INSTRUCTION: Will you write out the data exactly, excluding every picture?
___ GIVEN RECORDS ___
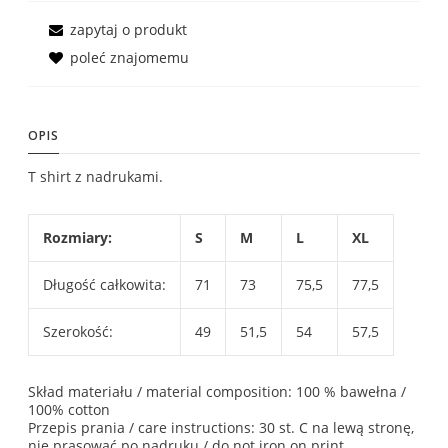
zapytaj o produkt
poleć znajomemu
OPIS
T shirt z nadrukami.
Rozmiary:
S
M
L
XL
Długość całkowita:
71
73
75,5
77,5
Szerokość:
49
51,5
54
57,5
Skład materiału / material composition: 100 % bawełna /
100% cotton
Przepis prania / care instructions: 30 st. C na lewą stronę,
nie prasować po nadruku / do not iron on print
___
WRITTEN REPLY:
zapytaj o produkt
poleć znajomemu
OPIS
T shirt z nadrukami.
Rozmiary:
S
M
L
XL
Długość całkowita:
71
73
75,5
77,5
Szerokość:
49
51,5
54
57,5
Skład materiału / material composition: 100 % bawełna /
100% cotton
Przepis prania / care instructions: 30 st. C na lewą stronę,
nie prasować po nadruku / do not iron on print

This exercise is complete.